A Mail Exchange (MX) record maps a domain name to a server’s host name. For example:

software.com IN MX 10 mail.software.com

When you send an e-mail to user@software.com, your local mail server receives the message and then searches for the IP address of software.com’s mail server. This is a two step process. First, it looks up the MX record for software.com, which identifies the name (A record) of the server that handles mail for the software.com domain. Next, it looks up mail.software.com’s (A record) to find its IP address. Your local mail server then establishes a connection with the host 123.45.67.89 and transfers the message to software.com’s mail server.

Avert Disaster by Preparing a Fallback MX Host

Having an alternate mail host can save the day if your primary inbound Simple Mail Transfer Protocol (SMTP) host gets knocked out, even for a short time. This fallback MX host receives mail for your site when your primary MX host is unavailable, queues your mail, then forwards it to your primary MX host when your site is back online.

If you haven’t set up a fallback MX host, and your MX host or network goes down, mail for your site will queue up on many servers throughout the Internet. This is likely to cause problems when your mail service is brought back online.

If you don’t know which mail servers have been queuing mail for your site, you won’t know whom to notify once your service is brought back online. Since manual intervention may be required to "flush" your queued mail, it may sit on these servers for a long time before it is sent to you. If it sits there long enough, it may even be bounced.

Once your primary MX server comes online, the queued messages it receives will not arrive in chronological order, since different sites will flush their queues at different times.

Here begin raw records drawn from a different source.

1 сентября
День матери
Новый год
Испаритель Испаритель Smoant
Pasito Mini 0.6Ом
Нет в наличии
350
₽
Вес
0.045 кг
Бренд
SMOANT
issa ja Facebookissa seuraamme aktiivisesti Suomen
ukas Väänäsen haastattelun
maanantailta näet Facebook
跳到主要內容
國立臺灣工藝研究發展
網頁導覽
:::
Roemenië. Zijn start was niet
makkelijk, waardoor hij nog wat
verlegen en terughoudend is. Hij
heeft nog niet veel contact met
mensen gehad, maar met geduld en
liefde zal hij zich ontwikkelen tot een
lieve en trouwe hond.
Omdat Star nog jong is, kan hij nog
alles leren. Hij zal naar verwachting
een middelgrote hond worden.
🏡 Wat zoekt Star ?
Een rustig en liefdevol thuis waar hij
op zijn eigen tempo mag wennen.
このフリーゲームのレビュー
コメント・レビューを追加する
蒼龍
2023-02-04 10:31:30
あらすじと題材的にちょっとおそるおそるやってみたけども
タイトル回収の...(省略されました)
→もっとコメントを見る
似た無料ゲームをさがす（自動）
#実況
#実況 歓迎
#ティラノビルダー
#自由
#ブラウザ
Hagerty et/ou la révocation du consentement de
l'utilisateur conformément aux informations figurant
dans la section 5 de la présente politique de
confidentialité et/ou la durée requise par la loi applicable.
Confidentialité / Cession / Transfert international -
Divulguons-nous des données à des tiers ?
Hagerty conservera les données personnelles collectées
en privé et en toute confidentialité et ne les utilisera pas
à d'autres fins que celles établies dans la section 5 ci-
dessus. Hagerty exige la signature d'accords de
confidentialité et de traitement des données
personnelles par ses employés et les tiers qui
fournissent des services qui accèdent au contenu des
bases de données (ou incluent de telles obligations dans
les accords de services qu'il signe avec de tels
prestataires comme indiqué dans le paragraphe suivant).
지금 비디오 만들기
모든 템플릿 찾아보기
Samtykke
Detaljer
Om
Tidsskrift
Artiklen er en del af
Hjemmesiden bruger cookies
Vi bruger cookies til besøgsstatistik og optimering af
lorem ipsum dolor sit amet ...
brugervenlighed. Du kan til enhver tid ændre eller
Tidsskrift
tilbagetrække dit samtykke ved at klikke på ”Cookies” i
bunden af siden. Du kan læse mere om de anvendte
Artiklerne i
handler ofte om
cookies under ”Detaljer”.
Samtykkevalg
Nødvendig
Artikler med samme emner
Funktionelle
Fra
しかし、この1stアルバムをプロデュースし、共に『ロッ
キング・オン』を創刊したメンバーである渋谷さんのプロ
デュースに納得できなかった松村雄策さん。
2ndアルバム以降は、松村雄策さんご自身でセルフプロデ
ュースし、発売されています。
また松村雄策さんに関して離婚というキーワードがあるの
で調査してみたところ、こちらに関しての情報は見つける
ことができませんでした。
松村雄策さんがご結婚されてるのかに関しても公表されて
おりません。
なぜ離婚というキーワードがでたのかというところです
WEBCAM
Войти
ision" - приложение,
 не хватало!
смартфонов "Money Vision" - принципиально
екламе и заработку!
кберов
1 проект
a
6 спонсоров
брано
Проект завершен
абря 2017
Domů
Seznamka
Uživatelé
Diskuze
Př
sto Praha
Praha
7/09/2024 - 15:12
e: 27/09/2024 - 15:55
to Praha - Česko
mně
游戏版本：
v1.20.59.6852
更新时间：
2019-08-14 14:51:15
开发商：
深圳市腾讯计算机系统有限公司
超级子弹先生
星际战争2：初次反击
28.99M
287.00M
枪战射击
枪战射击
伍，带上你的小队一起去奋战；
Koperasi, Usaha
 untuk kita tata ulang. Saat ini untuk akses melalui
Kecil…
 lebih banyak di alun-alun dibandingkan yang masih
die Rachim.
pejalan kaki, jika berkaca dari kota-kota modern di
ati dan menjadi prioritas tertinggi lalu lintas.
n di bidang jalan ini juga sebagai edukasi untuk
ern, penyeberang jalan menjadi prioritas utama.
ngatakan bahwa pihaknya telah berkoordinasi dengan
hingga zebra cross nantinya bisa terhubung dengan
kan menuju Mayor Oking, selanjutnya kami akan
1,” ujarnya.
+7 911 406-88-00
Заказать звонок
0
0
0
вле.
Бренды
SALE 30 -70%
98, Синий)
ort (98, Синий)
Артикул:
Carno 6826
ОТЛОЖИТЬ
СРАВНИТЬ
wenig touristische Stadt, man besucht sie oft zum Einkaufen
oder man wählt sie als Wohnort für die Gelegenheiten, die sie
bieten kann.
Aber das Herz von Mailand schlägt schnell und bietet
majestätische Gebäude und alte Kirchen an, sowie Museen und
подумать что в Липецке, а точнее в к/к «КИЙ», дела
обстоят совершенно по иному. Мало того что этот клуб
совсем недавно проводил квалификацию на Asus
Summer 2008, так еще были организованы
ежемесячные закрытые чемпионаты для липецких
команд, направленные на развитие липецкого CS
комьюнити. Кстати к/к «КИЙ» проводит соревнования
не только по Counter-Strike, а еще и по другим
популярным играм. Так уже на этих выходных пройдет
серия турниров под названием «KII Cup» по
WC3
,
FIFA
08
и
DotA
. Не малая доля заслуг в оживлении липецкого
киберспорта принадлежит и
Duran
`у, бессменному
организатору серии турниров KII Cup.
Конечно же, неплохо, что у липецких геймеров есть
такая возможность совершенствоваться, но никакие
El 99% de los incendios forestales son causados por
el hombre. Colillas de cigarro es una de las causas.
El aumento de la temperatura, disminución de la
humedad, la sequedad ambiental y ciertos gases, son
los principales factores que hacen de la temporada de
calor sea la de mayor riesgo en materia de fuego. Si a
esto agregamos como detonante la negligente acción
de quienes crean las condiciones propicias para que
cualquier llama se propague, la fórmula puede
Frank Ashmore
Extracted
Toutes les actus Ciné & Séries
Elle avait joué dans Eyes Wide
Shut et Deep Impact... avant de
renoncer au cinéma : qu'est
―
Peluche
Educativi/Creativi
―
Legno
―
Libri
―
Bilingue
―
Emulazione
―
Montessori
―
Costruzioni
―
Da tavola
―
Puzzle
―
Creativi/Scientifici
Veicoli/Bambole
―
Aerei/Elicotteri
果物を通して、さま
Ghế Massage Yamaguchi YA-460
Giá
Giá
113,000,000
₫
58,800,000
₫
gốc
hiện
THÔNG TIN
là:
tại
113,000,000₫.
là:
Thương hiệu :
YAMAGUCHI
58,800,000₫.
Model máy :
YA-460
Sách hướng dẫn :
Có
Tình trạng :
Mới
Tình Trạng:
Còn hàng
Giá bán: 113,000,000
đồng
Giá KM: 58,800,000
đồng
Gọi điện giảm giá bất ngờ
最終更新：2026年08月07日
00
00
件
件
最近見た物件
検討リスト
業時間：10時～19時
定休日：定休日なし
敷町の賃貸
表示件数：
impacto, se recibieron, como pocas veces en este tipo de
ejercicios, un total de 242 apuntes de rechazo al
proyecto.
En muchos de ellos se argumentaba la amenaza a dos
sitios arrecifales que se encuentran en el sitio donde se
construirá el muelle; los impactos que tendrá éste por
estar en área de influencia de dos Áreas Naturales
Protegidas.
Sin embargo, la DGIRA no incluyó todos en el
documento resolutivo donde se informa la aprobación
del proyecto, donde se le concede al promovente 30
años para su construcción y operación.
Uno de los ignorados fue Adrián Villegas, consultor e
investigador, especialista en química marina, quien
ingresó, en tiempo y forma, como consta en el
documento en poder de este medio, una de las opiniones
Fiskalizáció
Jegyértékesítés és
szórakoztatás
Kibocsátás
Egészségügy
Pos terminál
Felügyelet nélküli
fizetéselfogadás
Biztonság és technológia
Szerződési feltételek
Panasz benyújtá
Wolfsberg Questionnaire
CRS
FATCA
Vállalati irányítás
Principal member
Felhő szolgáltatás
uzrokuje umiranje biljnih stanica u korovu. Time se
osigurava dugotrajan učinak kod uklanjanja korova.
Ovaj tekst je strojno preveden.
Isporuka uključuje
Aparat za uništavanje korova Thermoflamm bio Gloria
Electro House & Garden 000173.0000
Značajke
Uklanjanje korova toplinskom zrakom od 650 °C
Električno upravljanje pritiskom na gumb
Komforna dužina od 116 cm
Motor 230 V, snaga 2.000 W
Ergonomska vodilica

When it rains, it pours. The longer your mail service is unavailable, the more mail queues up. Since you can’t regulate the many machines that mail is queued on, a sudden flood of backlogged mail may overwhelm your system, degrading performance or even filling up spool disks.

By using a fallback MX host, you know where to find your (serialized) mail if your primary MX mail server crashes or becomes unreachable. Choose your fallback MX host wisely. It can be onsite, offsite, or both. An offsite fallback MX host is less likely to be affected by a catastrophe that disables your own system or network, but requires a cooperative, reliable partner. An unreliable fallback host may be worse than none at all, since it may lose your mail if it’s not managed properly. Your fallback host must have enough capacity to spool your mail, possibly for days. Beware of the ripple effect.

You’ll need to negotiate the configuration and operational procedures with the managers of your fallback site. Never use a fallback site without the consent of its management. Test the scenario periodically to ensure a SMTP-relay spam blocking policy doesn’t prevent the fallback host from receiving and queuing your mail.

Following is a recommended configuration of your DNS MX records:

software.com, 86400 IN MX 10 mail.software.com
86400 IN MX 20 fallback.software.com
86400 IN MX 90 mail.othercorp.com

During normal operation, mail is received by your primary MX host, mail.software.com. Should it become unreachable (and SMTP connections fail), mail will be routed to your lower priority (20) onsite fallback host, fallback.software.com. If it too is unavailable, your mail gets queued on your offsite fallback host, mail.othercorp.com.

Ensure that you have a secondary DNS server hosted offsite. If you don’t and a disaster strikes, taking down both your DNS and your primary mail servers, mail will not be able to find its way to your fallback MX server after its DNS Time-to-Live (TTL) expires.

DNS configurations for disaster scenarios are covered in detail in O’Reilly’s book DNS and BIND by Paul Albitz and Cricket Liu.